= Battle of Ganzak (363) =

The Battle of Ganzak was a military clash between the Arsacid Kingdom and Sasanian Persia, which took place in 363. In the same year, the "Shameful Peace Treaty" was concluded between Rome and Persia, according to which Rome would not assist Greater Armenia if a war broke out between the Arsacid Kingdom and Sasanian Persia. Taking advantage of these favorable conditions, Shapur II (also known as Shapur the Great and Shapur the Long-lived) began launching campaigns toward the southern provinces of Greater Armenia, as a result of one of which the Armenian sparapet Vasak Mamikonian led the Armenian army toward Ganzak and there, engaging in battle against the Persian army, achieved victory.

== Background ==
The next Roman-Persian war, the Battle of Ctesiphon (363), ended with Rome's defeat. Emperor Julian, approaching Ctesiphon, fought a battle with the Persian king Shapur II, and was killed in the battle. The new emperor, Jovian, did not consider it necessary to continue the war and concluded a treaty with Persia. According to that treaty, the 5 southern provinces of Armenia, together with 15 fortresses and cities, were to pass under Persian control. They were also ceded Roman territories in Northern Mesopotamia, with Nisibis as the center. This policy of Rome and the concluded treaty were considered "shameful" by the 4th-century Roman historian Ammianus, who expressed his anger with the following words: "in the treaty there was also a very heavy and treacherous addition, namely, that after this agreement no assistance should be given to our constant loyal ally Arsaces against the Persians, if he should request such assistance". This treaty allowed the Persian king Shapur the Long-lived to freely implement his plans concerning Greater Armenia.

== The Battle ==
Taking advantage of the freedom granted to him by the Treaty of Nisibis, Shapur the Long-lived began concentrating his forces near the southern border of Armenia. The Armenian border guards stationed in Ganzak informed the Armenian king Arsaces II about this, who in turn ordered the sparapet Vasak Mamikonian to move toward the southern border of Armenia . The main task of the sparapet was to prevent the enemy from invading the central provinces of Armenia, for which it was necessary to block the possible routes of the Persian army.

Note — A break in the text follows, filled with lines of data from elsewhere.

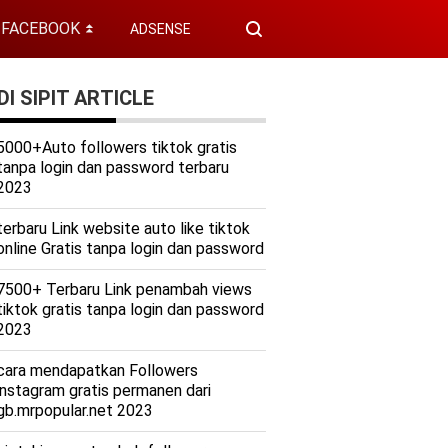
FACEBOOK
ADSENSE
⏬
I SIPIT ARTICLE
5000+Auto followers tiktok gratis
tanpa login dan password terbaru
2023
terbaru Link website auto like tiktok
online Gratis tanpa login dan password
7500+ Terbaru Link penambah views
tiktok gratis tanpa login dan password
2023
cara mendapatkan Followers
instagram gratis permanen dari
gb.mrpopular.net 2023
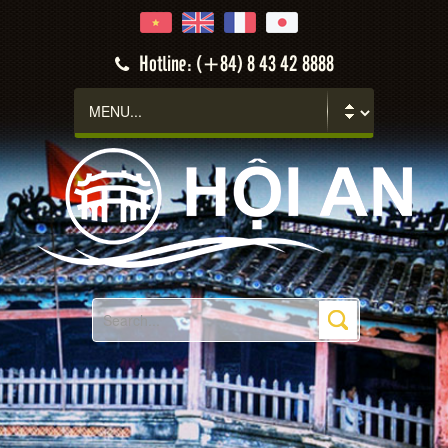
Hotline: (+84) 8 43 42 8888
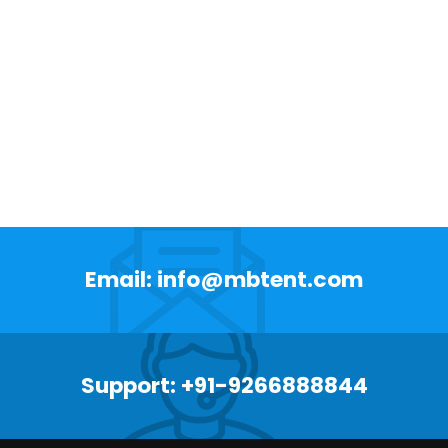
Email: info@mbtent.com
Support: +91-9266888844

The sparapet was also in a hurry to prevent the unification of Persian detachments and the arrival of reinforcements. Before the start of the campaign, the Armenian sparapet held a military review to check the combat readiness of the army."The border guards of the Armenian king, who were stationed in Ganzak of Atropatene, informed King Arsaces of this in advance, even before (Shapur) reached Atropatene. As soon as the Armenian King Arsaces learned this, he ordered his sparapet Vasak to organize all his troops and go forth to confront the Persian king Shapur… Sparapet Vasak advanced, reached and clashed with the Persian king".After a long march, the Armenian army reached Ganzak (Shahastan) and, engaging in battle with the Persian army, did not allow them to invade the country. Not all units of the Persian army had managed to concentrate in one place and take up military positions. The attack of Vasak Mamikonian caught them by surprise. Unable to withstand the assault of the Armenian army, the Persian army began to retreat. Wishing to further consolidate his victory, Vasak continued the pursuit even into Persian territories.